Começou a guerra íntima entre a desconfiança instalada e a vontade de acreditar. Afinal, o ouvido estava calejado, era a primeira música e mal tinha começado. Vieram a segunda, a terceira, a centésima e tudo seguiu rigorosamente naquele modelo. Os músicos montaram uma trincheira para proteger um repertório primoroso, não deixaram uma única fresta para penetras. Na verdade, ofereceram bilhetes de primeira classe para uma grande viagem na memória afetiva, parando em diversos pontos marcantes do tempo de cada um dos presentes.

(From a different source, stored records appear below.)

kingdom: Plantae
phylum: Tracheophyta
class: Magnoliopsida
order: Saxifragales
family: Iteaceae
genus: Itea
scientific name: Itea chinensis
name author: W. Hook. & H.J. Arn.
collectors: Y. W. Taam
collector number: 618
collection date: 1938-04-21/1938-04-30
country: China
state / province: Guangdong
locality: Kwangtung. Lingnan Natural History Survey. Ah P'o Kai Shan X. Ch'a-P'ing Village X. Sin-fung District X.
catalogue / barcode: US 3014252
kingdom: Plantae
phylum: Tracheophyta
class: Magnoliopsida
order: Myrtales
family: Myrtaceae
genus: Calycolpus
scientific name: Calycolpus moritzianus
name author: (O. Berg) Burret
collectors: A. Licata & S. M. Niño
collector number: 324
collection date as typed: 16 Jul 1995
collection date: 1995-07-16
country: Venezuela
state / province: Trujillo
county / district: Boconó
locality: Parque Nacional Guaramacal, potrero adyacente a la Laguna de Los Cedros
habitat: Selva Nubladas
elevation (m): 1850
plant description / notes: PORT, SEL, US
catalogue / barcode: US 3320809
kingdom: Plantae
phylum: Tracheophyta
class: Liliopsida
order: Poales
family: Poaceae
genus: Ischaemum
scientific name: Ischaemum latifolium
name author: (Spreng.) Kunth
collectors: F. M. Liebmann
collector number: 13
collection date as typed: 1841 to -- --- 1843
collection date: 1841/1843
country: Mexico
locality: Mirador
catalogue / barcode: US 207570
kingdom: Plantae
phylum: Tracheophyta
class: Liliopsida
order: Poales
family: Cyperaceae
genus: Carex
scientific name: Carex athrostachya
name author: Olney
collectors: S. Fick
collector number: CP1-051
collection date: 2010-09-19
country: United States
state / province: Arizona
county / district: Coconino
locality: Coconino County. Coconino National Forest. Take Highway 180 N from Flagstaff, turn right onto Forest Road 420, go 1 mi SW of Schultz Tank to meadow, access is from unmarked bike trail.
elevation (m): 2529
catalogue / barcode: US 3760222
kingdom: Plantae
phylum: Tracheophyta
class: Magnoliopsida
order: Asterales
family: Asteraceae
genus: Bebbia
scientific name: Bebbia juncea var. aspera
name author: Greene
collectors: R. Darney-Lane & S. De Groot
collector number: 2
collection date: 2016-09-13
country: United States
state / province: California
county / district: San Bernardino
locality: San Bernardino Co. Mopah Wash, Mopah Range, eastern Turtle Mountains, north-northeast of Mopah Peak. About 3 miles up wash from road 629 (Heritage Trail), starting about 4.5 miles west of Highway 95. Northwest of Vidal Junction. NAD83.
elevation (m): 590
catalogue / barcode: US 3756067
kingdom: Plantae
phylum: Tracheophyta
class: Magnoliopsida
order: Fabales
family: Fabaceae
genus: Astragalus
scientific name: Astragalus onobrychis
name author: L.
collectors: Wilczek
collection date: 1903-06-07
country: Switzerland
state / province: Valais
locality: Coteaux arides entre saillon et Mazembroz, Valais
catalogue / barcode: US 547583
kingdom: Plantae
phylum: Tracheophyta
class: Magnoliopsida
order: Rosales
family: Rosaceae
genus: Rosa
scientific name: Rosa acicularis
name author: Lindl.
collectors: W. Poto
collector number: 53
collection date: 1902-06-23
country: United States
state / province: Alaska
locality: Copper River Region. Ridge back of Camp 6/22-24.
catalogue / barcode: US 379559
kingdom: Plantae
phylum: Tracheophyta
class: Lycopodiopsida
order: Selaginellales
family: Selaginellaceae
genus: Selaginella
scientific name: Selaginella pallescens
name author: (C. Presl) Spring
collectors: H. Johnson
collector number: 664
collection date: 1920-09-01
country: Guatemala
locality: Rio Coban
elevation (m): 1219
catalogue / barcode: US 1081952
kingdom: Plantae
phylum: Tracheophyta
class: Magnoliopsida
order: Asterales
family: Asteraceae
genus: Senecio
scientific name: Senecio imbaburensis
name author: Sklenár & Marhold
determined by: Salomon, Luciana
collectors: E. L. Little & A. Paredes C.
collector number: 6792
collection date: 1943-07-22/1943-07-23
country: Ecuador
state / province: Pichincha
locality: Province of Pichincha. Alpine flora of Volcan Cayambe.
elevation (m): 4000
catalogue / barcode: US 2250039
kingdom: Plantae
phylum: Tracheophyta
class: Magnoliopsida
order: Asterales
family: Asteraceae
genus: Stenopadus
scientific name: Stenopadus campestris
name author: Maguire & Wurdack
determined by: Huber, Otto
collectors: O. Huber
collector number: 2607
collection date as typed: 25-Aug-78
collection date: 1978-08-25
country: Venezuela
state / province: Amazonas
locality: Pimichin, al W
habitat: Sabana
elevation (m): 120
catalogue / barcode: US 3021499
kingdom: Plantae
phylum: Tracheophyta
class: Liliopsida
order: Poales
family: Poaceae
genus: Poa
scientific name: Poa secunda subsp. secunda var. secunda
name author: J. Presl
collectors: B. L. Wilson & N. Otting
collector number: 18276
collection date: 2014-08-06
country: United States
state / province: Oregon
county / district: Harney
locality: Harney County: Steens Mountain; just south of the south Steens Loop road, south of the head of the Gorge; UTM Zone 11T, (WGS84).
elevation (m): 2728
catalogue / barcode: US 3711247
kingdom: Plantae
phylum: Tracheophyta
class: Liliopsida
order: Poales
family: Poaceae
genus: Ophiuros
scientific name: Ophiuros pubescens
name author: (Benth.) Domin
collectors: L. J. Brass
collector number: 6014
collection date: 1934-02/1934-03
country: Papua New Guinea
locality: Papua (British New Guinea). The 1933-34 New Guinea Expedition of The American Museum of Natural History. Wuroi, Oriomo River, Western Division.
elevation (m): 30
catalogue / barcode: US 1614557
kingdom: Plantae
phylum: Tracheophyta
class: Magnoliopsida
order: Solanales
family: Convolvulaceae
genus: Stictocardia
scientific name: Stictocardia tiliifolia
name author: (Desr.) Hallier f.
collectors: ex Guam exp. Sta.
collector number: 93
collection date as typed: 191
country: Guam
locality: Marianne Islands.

Muito aplaudidos ao fim da apresentação, seguiram para outro show mas ficaram soando como assunto unânime, certamente sem fazer a menor ideia de que haviam lavado a alma daquela porção de gente, inclusive dos mais jovens. As moças lindas não precisaram descer degraus degradantes em suas coreografias – o repertório primoroso não instalou esse tipo de escada. Ao contrário, desfilaram sua graça para os rapazes lindos dançando a tradicionalíssima quadrilha, onde pessoas de todas as idades se misturaram em deliciosa algazarra. Diversão garantida. E o papagaio aos gritos e assobios, crente que estava ajudando a marcar a dança tradicional.

De volta para casa, desconfiança largada na primeira curva da estrada e uma confortável certeza de que nem tudo está perdido. A música esteve presente como prêmio, não como flagelo, sem passar nem perto do cada vez mais repetido pesadelo que se tornou lugar-comum nas baladas de qualquer tipo.

Viva Antônio, João e Pedro, os santos das festas juninas. E milagreiros prontos para conceder graças como aquela.